Work instruction → Check the lines of the listing below for the word "pixels", and state only how many have it.

Input data →
---
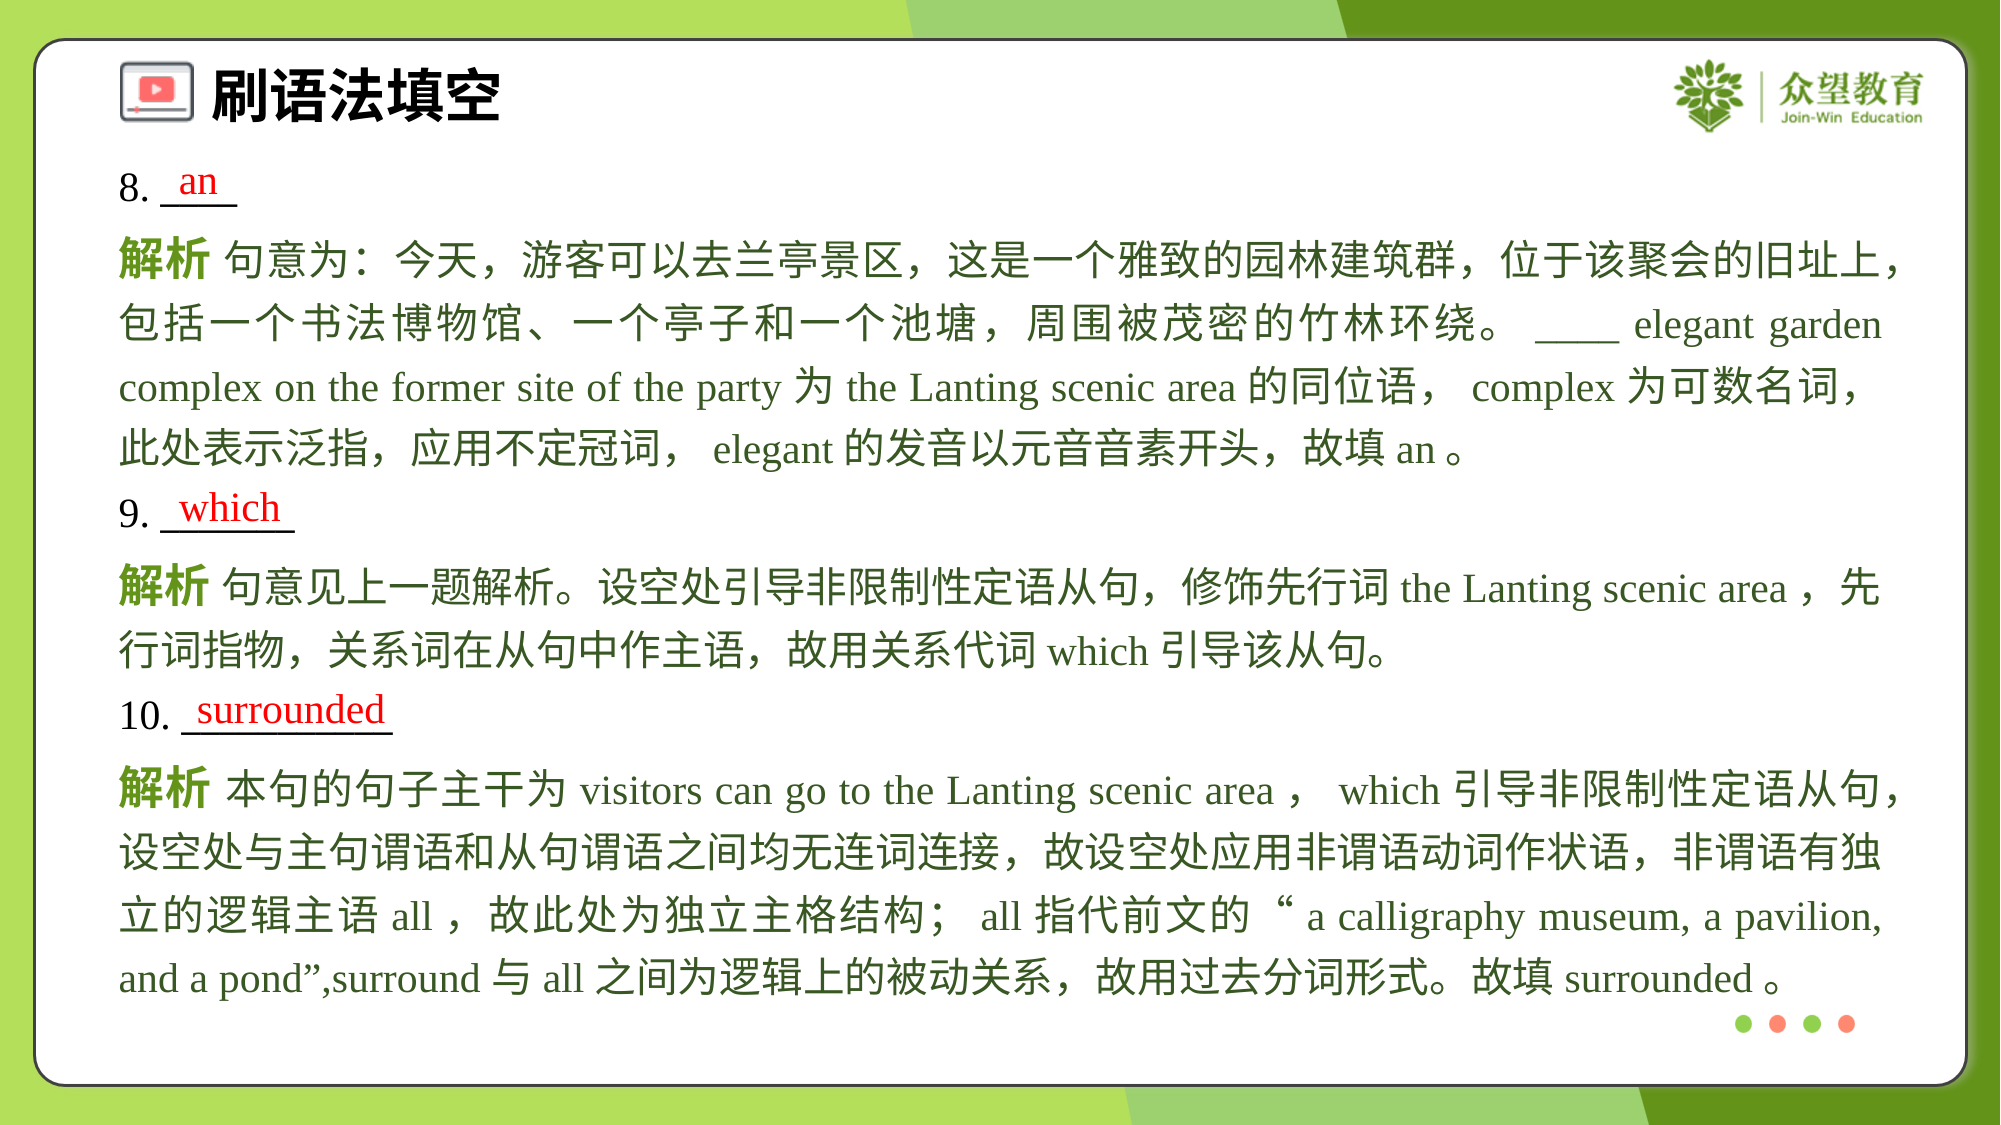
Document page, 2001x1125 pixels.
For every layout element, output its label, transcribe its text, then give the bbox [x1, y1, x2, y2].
---
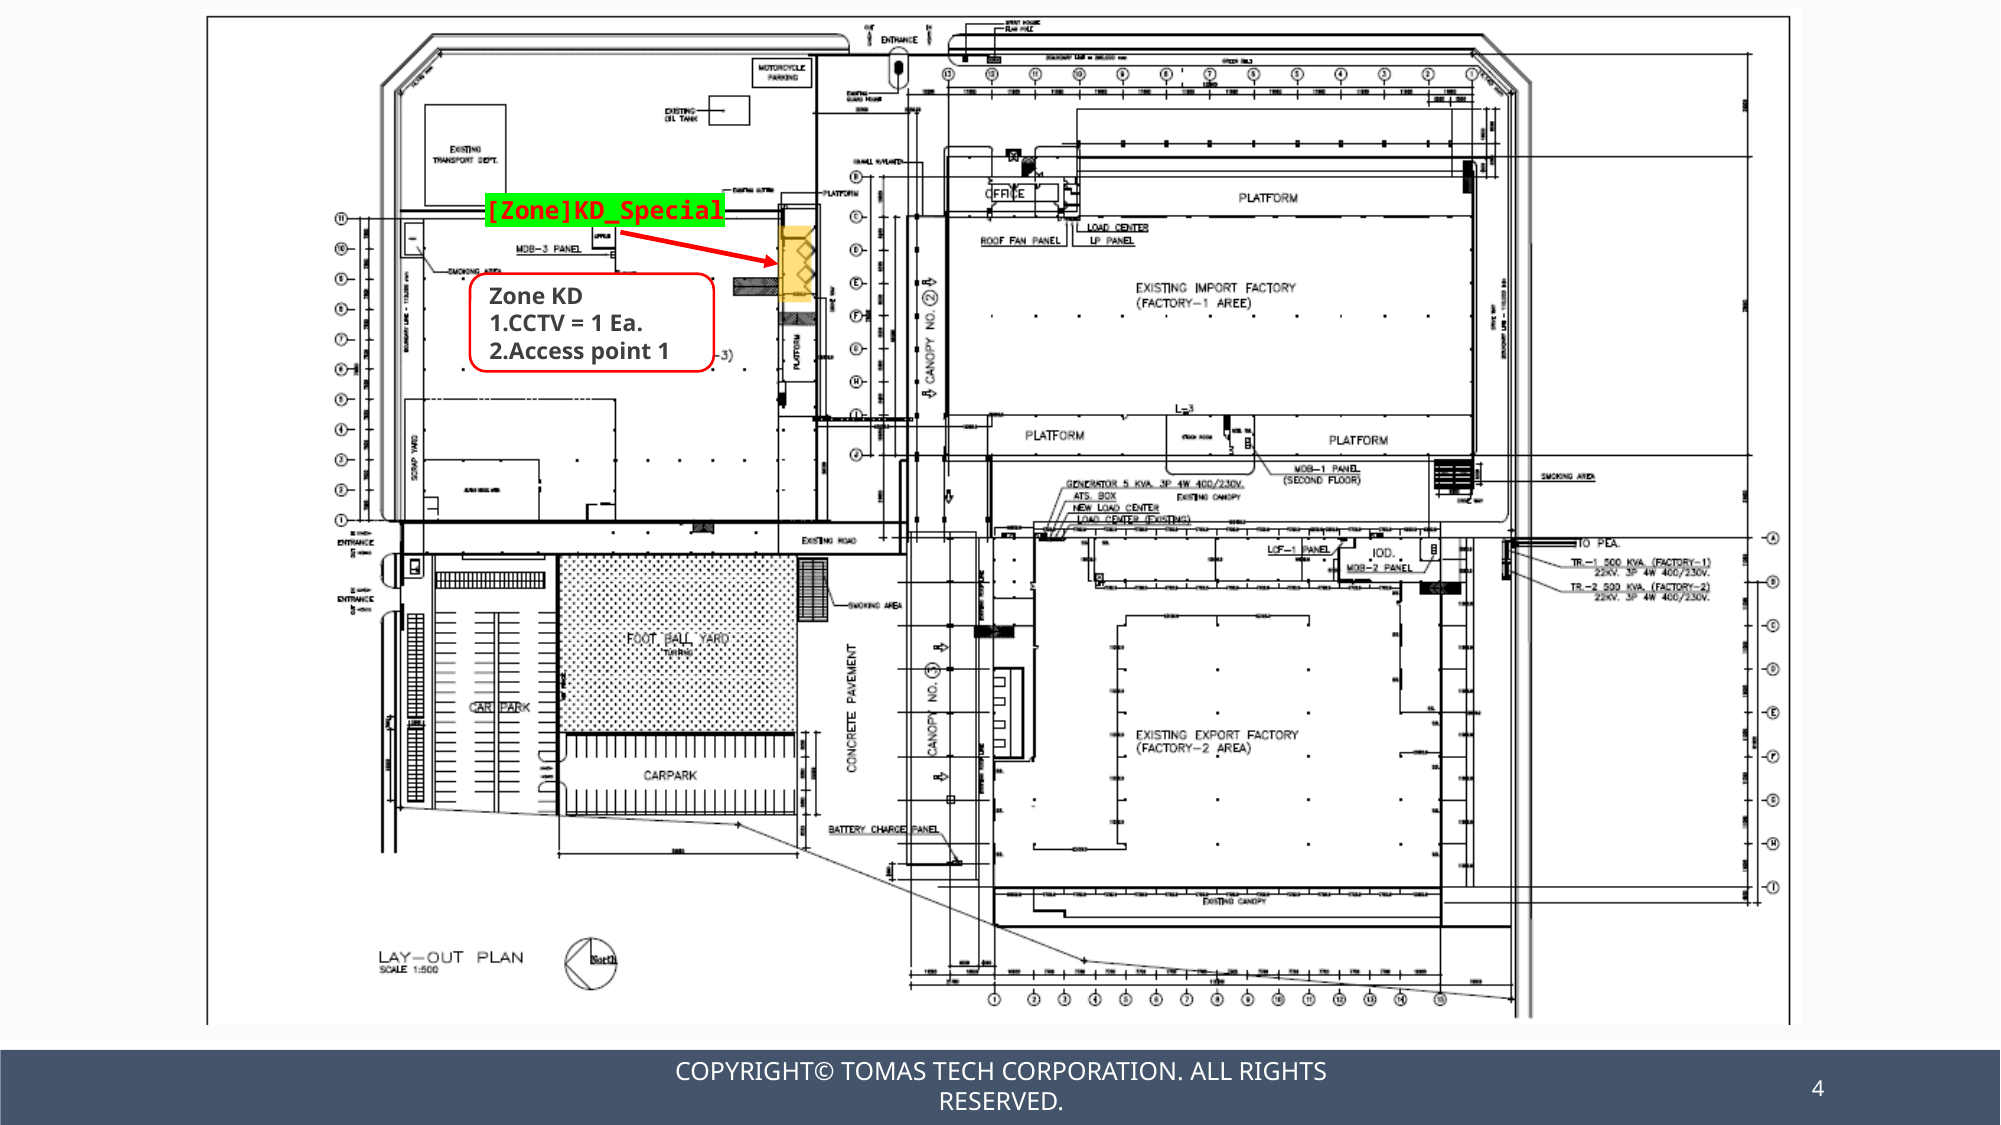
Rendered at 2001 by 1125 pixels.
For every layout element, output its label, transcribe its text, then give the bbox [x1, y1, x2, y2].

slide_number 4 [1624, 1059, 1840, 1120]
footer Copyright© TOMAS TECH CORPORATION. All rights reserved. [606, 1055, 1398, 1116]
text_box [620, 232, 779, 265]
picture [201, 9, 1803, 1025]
---
Completed task → 2